Huyen is proud being part of the Kim Boi Wild Cats , the first all-Vietnamese women’s team in the history of rugby. “Now, I have registered for a training course in contact rugby, because I want to have more opportunities to play the game, and be better at it. Everyone can play contact rugby; not just those with great physical strength. This includes married women with children like me; if we are given opportunities to learn the sport and develop confidence and passion for it, there’s no reason why we can’t play it.”
Some time after that, a contact rugby game was organised at the end of a Pass It Back competition. “Coaches played, and our players and their parents watched and cheered. These were the first contact rugby matches to be played in Kim Boi District. We are extremely proud of this achievement,” Diep shared excitedly.

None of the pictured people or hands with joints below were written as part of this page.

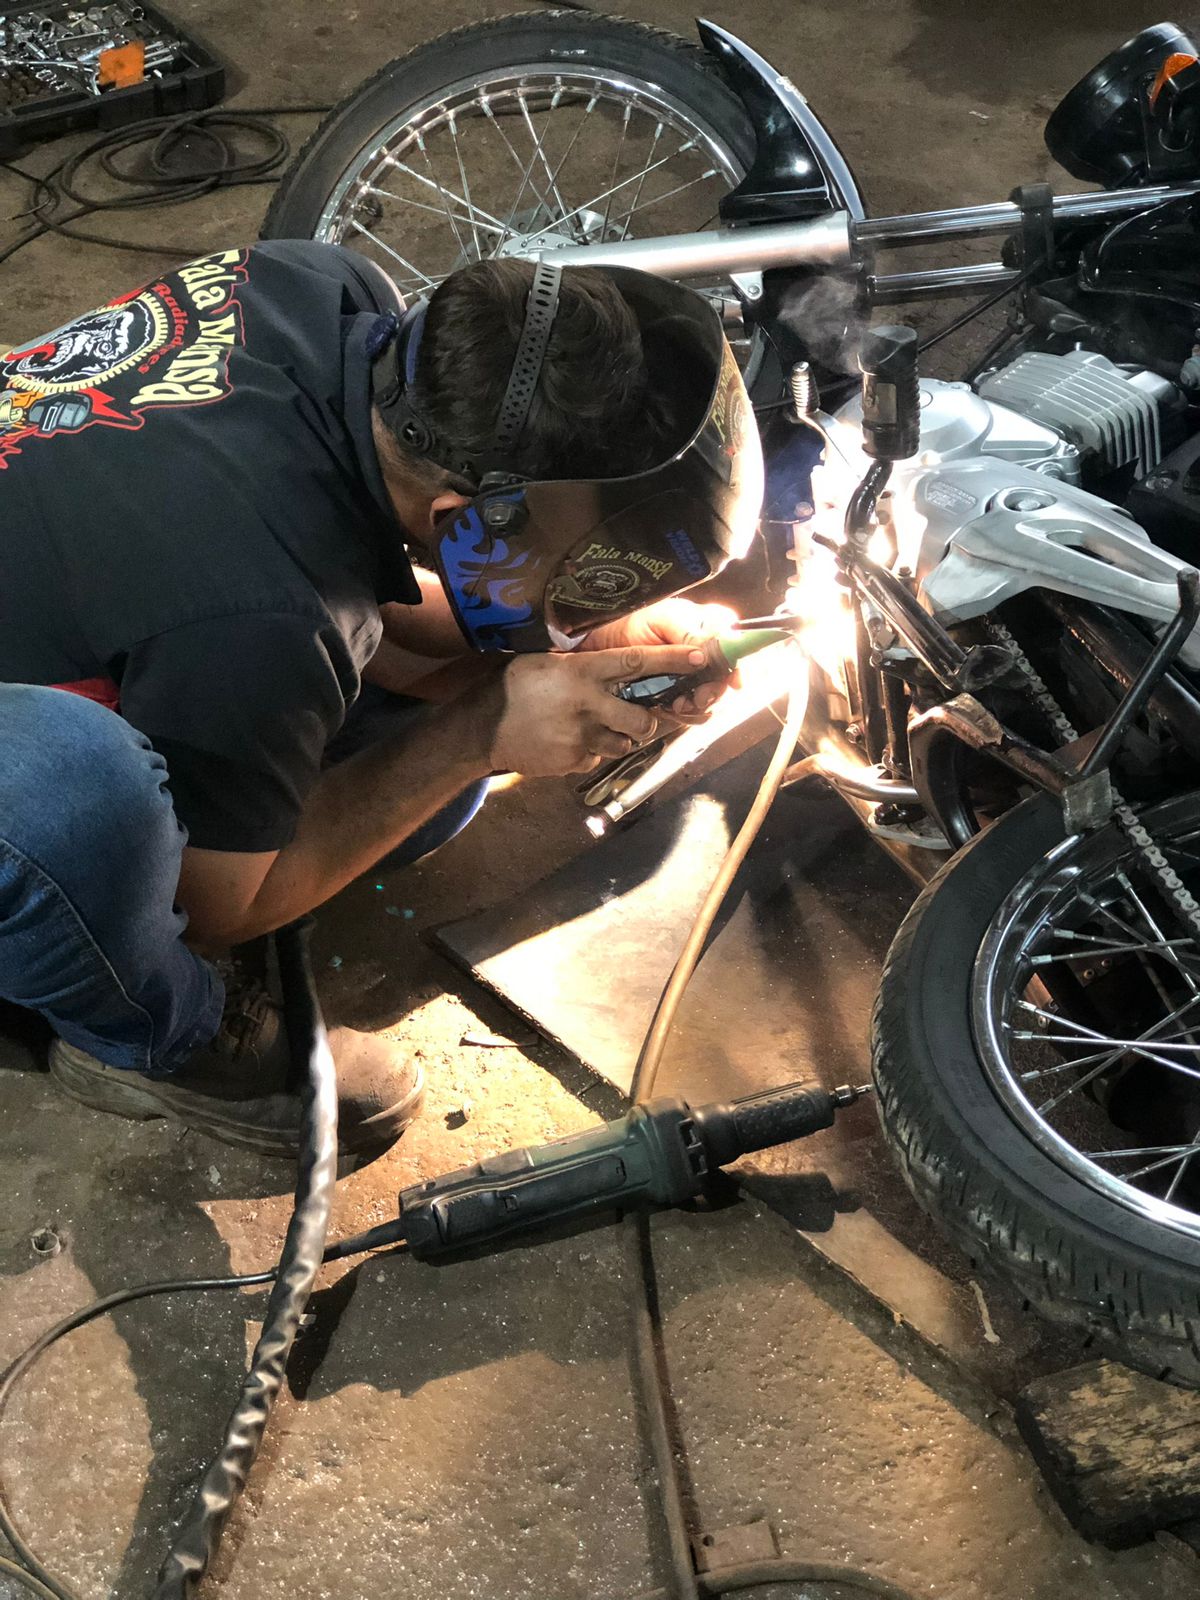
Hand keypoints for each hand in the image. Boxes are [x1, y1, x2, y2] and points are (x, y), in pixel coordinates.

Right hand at [489, 644, 710, 776]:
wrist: (481, 728)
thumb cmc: (514, 686)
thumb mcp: (545, 662)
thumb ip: (581, 663)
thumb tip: (618, 661)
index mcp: (581, 672)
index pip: (636, 663)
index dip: (672, 661)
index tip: (702, 657)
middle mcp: (586, 705)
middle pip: (643, 719)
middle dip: (648, 721)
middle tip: (637, 717)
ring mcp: (581, 737)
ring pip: (623, 743)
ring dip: (615, 737)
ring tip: (589, 728)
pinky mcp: (573, 762)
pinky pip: (597, 758)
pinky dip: (590, 752)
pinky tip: (567, 741)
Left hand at [579, 599, 738, 715]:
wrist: (602, 646)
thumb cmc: (631, 623)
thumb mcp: (662, 620)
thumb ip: (688, 634)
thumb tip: (708, 655)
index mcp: (709, 625)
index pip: (737, 645)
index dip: (737, 665)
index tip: (732, 682)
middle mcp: (706, 652)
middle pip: (726, 679)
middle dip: (712, 692)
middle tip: (696, 698)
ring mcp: (693, 676)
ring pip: (712, 698)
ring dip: (696, 706)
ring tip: (675, 704)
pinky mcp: (679, 695)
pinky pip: (693, 712)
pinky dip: (683, 714)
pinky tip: (666, 708)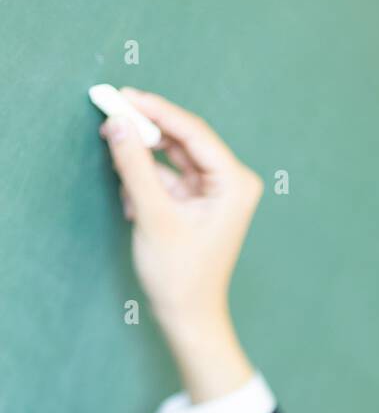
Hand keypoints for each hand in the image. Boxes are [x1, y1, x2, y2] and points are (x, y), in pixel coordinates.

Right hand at [99, 88, 263, 400]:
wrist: (188, 317)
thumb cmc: (180, 275)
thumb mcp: (153, 215)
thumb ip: (135, 166)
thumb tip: (117, 123)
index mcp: (234, 183)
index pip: (192, 131)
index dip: (155, 110)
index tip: (121, 95)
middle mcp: (231, 182)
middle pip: (183, 139)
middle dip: (145, 130)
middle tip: (109, 113)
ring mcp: (215, 192)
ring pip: (172, 156)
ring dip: (142, 159)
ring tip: (115, 159)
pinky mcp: (198, 203)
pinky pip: (168, 177)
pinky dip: (146, 182)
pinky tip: (132, 201)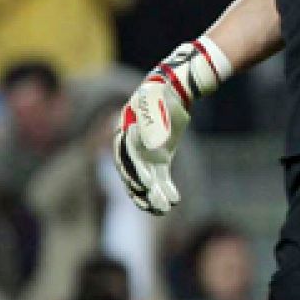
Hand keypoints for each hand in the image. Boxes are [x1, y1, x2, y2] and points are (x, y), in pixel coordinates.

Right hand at [111, 38, 230, 214]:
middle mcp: (130, 145)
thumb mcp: (154, 98)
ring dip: (153, 195)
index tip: (148, 184)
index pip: (128, 156)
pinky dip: (164, 189)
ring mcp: (143, 153)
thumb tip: (149, 138)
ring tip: (164, 209)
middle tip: (158, 205)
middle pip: (134, 172)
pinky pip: (158, 177)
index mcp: (126, 131)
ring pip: (145, 179)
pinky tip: (173, 201)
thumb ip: (149, 117)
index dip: (137, 170)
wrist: (171, 90)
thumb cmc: (161, 94)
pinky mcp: (157, 158)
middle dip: (145, 190)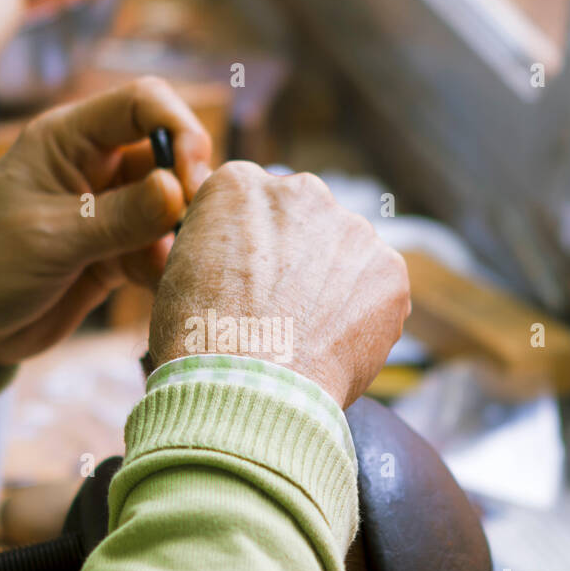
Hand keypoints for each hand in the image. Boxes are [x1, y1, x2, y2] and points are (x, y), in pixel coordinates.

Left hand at [0, 77, 213, 378]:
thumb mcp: (49, 238)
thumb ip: (119, 217)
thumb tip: (179, 191)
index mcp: (69, 139)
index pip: (142, 103)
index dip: (178, 127)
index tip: (191, 177)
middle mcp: (95, 168)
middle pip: (168, 155)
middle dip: (190, 188)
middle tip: (195, 228)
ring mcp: (108, 214)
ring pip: (172, 207)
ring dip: (183, 233)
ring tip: (179, 264)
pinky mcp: (116, 256)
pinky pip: (160, 252)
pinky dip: (168, 268)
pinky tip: (162, 288)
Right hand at [148, 162, 410, 407]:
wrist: (247, 385)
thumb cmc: (201, 339)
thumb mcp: (180, 272)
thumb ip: (219, 245)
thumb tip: (244, 258)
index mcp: (239, 185)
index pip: (254, 204)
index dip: (251, 248)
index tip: (247, 281)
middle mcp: (300, 191)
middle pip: (305, 220)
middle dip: (298, 258)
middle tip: (281, 310)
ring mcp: (351, 227)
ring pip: (346, 252)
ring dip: (334, 283)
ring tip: (308, 335)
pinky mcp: (388, 268)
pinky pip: (379, 287)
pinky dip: (365, 314)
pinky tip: (336, 344)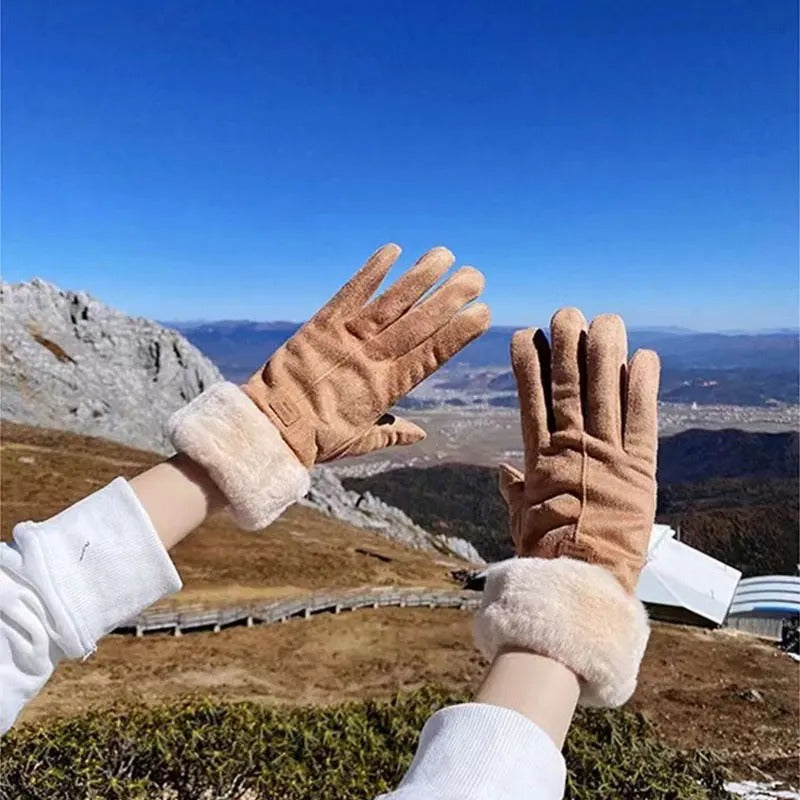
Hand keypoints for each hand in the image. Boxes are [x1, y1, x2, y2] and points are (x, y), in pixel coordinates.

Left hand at [243, 244, 489, 466]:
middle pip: (418, 323)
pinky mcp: (321, 325)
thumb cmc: (316, 439)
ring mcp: (347, 339)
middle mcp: (372, 359)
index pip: (432, 355)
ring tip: (444, 255)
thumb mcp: (359, 441)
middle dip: (449, 298)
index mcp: (386, 388)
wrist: (271, 429)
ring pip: (391, 303)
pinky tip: (393, 251)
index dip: (458, 333)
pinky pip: (350, 293)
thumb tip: (422, 434)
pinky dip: (371, 271)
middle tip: (476, 276)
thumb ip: (392, 433)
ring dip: (419, 278)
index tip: (483, 313)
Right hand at [474, 308, 659, 707]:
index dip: (527, 366)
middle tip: (568, 312)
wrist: (577, 582)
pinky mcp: (639, 469)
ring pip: (602, 393)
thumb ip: (513, 492)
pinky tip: (645, 357)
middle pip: (567, 387)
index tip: (524, 335)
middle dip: (566, 347)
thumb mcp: (521, 521)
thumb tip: (500, 473)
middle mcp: (571, 449)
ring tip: (602, 320)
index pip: (531, 401)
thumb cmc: (544, 556)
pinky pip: (642, 420)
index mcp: (540, 460)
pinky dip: (644, 388)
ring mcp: (605, 456)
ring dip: (603, 354)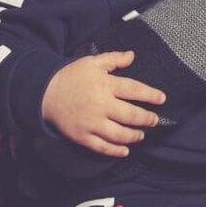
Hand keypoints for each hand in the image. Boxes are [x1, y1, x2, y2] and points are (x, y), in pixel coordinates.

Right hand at [42, 51, 165, 156]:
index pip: (134, 90)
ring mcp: (92, 123)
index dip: (150, 95)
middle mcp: (101, 105)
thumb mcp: (92, 62)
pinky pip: (102, 147)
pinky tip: (125, 151)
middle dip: (146, 119)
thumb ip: (114, 59)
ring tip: (141, 135)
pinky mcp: (82, 136)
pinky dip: (115, 151)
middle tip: (154, 120)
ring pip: (119, 134)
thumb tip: (132, 55)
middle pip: (130, 115)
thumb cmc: (71, 76)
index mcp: (105, 85)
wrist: (44, 93)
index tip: (162, 98)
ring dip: (134, 136)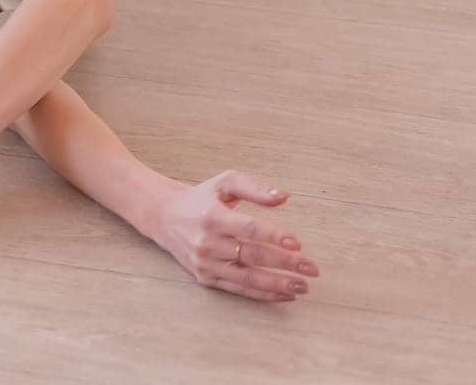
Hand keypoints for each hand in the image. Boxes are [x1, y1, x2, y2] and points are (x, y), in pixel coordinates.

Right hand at [146, 169, 321, 302]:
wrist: (164, 217)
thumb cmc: (201, 198)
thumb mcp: (224, 183)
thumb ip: (254, 187)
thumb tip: (283, 197)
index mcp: (212, 216)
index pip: (249, 228)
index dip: (274, 236)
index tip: (298, 243)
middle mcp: (207, 242)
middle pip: (252, 256)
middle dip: (285, 264)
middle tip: (311, 269)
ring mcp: (205, 263)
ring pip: (247, 278)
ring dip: (277, 284)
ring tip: (302, 287)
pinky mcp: (205, 278)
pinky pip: (238, 289)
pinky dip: (263, 294)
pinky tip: (284, 294)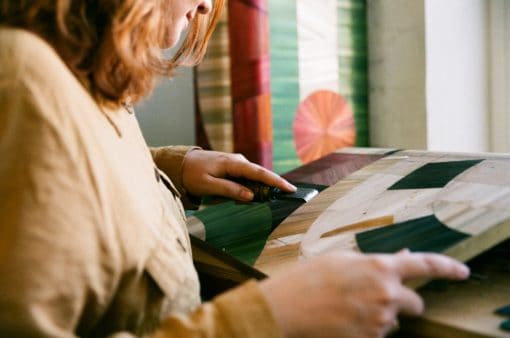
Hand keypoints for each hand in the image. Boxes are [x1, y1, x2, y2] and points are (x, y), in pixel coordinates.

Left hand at [181, 150, 295, 200]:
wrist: (180, 163)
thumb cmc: (192, 174)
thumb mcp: (208, 185)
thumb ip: (229, 189)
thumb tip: (250, 196)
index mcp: (232, 164)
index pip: (259, 173)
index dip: (276, 181)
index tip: (290, 188)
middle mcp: (238, 160)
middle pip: (261, 174)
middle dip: (275, 184)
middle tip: (290, 194)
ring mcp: (236, 163)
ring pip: (255, 176)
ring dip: (264, 186)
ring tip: (276, 195)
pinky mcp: (233, 167)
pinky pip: (248, 177)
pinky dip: (255, 185)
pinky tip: (257, 193)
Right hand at [259, 250, 468, 337]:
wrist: (286, 308)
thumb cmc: (310, 277)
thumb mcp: (343, 259)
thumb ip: (377, 261)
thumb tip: (402, 258)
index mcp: (381, 267)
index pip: (425, 265)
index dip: (447, 267)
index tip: (462, 272)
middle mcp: (386, 295)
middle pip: (416, 304)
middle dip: (404, 301)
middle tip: (379, 296)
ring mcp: (379, 321)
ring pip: (394, 320)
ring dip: (381, 314)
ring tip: (348, 306)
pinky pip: (378, 334)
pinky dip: (367, 328)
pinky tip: (344, 319)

A year after that, some of the first-ever community rugby clubs were born in Hoa Binh, as a result of the increased interest of playing rugby in the area. Today, two community rugby networks, the Tan Lac Rugby Network and Kim Boi Rugby Association have been successfully registered, managing up to seven clubs across Hoa Binh Province. All from something people once never believed in.
Story by Linh Truong, Communications & Content Officer.